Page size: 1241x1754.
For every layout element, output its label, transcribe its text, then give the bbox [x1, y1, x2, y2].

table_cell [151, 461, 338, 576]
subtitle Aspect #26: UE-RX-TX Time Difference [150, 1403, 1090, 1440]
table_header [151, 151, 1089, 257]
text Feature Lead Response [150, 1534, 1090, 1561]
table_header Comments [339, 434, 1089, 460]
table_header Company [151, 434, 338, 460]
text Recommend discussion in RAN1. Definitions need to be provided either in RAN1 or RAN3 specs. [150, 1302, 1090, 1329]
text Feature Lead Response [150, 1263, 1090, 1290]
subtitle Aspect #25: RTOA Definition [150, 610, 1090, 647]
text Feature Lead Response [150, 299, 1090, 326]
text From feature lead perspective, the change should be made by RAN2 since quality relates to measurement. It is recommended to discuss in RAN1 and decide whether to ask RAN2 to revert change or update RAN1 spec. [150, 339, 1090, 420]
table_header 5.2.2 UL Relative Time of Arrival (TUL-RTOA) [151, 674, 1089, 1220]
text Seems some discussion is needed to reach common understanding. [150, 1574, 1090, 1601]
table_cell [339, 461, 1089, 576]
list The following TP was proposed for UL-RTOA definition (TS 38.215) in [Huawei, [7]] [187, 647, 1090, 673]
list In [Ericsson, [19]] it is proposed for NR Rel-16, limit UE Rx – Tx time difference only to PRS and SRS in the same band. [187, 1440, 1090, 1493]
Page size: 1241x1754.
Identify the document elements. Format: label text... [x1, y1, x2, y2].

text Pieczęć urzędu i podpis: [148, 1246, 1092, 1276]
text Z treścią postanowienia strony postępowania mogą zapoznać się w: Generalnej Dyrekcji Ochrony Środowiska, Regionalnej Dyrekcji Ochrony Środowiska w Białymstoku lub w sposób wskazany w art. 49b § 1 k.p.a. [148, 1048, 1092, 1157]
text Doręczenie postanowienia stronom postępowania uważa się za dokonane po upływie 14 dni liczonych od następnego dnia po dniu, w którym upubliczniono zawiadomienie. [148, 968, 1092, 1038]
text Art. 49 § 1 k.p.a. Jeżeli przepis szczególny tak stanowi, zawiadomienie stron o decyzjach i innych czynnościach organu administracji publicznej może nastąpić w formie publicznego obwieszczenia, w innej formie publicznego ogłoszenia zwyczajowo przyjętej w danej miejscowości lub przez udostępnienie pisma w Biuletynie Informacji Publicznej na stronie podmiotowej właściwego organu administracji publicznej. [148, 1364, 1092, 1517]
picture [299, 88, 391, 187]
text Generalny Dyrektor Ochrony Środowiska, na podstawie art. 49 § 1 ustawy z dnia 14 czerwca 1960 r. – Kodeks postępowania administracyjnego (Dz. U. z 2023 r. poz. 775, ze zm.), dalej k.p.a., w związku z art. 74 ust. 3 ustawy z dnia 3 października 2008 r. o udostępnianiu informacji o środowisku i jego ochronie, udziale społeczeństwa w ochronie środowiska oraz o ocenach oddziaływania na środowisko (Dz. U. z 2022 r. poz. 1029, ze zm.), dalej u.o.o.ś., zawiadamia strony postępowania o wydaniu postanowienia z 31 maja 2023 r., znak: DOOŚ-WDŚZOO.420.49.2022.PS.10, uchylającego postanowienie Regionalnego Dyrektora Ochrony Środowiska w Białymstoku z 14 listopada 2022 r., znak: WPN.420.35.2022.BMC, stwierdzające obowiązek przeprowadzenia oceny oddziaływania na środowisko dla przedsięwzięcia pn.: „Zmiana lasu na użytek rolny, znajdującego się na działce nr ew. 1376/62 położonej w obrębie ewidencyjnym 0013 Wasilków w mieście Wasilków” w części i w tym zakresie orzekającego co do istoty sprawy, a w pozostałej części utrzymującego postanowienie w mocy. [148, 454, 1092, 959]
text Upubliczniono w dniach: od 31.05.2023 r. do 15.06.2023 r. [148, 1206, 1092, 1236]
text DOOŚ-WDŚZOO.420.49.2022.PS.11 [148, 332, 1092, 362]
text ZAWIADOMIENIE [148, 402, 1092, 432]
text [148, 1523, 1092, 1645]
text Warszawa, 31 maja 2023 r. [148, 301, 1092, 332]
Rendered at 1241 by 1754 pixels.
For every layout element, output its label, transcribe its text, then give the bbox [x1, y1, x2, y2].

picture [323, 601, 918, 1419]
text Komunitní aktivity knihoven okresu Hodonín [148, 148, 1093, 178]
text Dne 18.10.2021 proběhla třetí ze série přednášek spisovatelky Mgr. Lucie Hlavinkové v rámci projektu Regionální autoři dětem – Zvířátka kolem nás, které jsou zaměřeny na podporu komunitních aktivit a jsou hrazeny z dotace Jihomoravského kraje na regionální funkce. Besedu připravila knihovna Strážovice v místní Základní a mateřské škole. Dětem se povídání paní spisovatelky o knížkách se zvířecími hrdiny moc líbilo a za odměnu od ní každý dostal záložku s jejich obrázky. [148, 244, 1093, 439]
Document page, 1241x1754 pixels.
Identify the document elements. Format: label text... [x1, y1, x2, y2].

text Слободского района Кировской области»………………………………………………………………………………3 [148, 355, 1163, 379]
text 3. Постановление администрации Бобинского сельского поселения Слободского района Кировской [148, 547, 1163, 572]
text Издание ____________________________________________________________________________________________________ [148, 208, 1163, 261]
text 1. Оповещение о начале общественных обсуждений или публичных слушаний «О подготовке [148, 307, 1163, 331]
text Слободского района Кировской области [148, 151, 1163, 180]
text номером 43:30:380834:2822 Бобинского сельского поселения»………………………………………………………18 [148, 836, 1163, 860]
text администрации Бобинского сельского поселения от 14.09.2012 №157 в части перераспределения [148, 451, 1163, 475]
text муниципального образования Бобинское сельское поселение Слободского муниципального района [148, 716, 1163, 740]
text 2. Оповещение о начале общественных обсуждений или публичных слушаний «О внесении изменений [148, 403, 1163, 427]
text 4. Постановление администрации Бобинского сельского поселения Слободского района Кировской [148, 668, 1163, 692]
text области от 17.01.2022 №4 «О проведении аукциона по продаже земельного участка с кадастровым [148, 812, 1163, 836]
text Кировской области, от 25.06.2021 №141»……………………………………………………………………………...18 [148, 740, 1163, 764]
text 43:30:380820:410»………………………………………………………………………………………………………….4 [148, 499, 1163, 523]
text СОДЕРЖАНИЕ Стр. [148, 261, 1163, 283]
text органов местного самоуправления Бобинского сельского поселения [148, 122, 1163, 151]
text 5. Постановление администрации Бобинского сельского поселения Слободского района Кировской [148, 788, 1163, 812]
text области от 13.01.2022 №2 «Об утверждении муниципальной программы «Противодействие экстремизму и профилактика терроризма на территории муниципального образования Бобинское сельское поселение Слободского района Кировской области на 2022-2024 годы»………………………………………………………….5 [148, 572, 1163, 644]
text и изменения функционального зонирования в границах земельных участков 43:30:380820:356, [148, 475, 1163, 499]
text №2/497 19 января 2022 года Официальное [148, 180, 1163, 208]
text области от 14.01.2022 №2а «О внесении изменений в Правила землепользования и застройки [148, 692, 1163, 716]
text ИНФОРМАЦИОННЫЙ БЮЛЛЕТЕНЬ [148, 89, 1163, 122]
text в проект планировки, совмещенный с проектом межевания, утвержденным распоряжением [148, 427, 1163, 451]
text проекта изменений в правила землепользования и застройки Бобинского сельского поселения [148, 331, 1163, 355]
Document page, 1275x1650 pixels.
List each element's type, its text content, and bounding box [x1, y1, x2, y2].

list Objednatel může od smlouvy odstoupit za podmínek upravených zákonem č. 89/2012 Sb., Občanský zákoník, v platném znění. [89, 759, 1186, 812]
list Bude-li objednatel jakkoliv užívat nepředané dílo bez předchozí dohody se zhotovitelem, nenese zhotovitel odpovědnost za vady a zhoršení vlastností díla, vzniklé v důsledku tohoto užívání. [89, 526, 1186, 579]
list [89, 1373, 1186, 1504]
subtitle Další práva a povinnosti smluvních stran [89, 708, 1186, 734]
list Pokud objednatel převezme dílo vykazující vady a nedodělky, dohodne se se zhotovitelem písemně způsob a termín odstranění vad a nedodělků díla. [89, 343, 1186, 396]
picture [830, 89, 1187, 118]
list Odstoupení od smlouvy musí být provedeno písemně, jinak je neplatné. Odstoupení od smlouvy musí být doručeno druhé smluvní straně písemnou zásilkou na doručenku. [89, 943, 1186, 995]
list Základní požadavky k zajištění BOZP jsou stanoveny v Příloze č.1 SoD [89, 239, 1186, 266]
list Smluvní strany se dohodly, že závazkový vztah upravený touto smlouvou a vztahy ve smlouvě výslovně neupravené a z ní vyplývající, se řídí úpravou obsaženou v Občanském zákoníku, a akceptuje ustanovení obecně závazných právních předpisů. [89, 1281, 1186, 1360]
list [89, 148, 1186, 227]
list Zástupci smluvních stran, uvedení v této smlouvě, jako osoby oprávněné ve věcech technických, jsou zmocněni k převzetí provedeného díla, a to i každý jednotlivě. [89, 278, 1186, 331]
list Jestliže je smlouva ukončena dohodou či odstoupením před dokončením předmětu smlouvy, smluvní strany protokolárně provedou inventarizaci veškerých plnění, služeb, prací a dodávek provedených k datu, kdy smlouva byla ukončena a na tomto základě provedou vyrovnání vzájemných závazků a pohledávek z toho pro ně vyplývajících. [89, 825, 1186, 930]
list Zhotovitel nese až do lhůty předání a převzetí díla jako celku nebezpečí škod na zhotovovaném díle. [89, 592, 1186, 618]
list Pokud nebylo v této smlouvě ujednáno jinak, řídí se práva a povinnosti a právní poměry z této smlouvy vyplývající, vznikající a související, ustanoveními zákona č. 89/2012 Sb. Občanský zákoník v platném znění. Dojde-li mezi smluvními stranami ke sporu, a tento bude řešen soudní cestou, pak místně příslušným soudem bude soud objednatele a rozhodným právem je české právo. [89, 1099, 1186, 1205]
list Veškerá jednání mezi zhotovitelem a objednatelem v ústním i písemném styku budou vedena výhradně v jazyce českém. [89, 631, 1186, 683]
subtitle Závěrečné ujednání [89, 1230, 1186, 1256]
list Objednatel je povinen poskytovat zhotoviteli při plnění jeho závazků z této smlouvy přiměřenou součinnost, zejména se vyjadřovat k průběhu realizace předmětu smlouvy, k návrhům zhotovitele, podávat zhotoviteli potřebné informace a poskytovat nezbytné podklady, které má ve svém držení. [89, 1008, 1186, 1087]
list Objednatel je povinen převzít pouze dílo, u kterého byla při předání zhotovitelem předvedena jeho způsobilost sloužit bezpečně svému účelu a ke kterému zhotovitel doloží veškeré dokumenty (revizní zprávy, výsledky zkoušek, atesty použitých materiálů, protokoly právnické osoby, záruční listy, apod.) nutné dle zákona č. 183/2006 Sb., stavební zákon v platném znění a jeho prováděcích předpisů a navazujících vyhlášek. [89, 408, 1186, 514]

WORK ORDER >>
The required output is every line above from the one with "text [148, 1523, 1092, 1645]" down to the one with "Document page, 1241x1754 pixels.", restated word for word, ends included.

RESPONSE TO THIS TASK >>
text [148, 1523, 1092, 1645]
text Warszawa, 31 maja 2023 r. [148, 301, 1092, 332]
Rendered at 1241 by 1754 pixels.
For every layout element, output its label, transcribe its text, then give the bbox [x1, y1, x2, y2].

picture [323, 601, 918, 1419]
text Komunitní aktivity knihoven okresu Hodonín [148, 148, 1093, 178]
text Dne 18.10.2021 proběhla třetí ze série přednášek spisovatelky Mgr. Lucie Hlavinkové v rámci projektu Regionální autoři dětem – Zvířátka kolem nás, které jsou zaměřeny na podporu komunitních aktivit a jsou hrazeny z dotace Jihomoravského kraje na regionální funkce. Besedu připravila knihovna Strážovice v místní Základní a mateřské škole. Dětem se povídání paní spisovatelky o knížkách se zvířecími hrdiny moc líbilo a za odměnu od ní každý dostal záložku s jejich obrázky. [148, 244, 1093, 439]
Document page, 1241x1754 pixels.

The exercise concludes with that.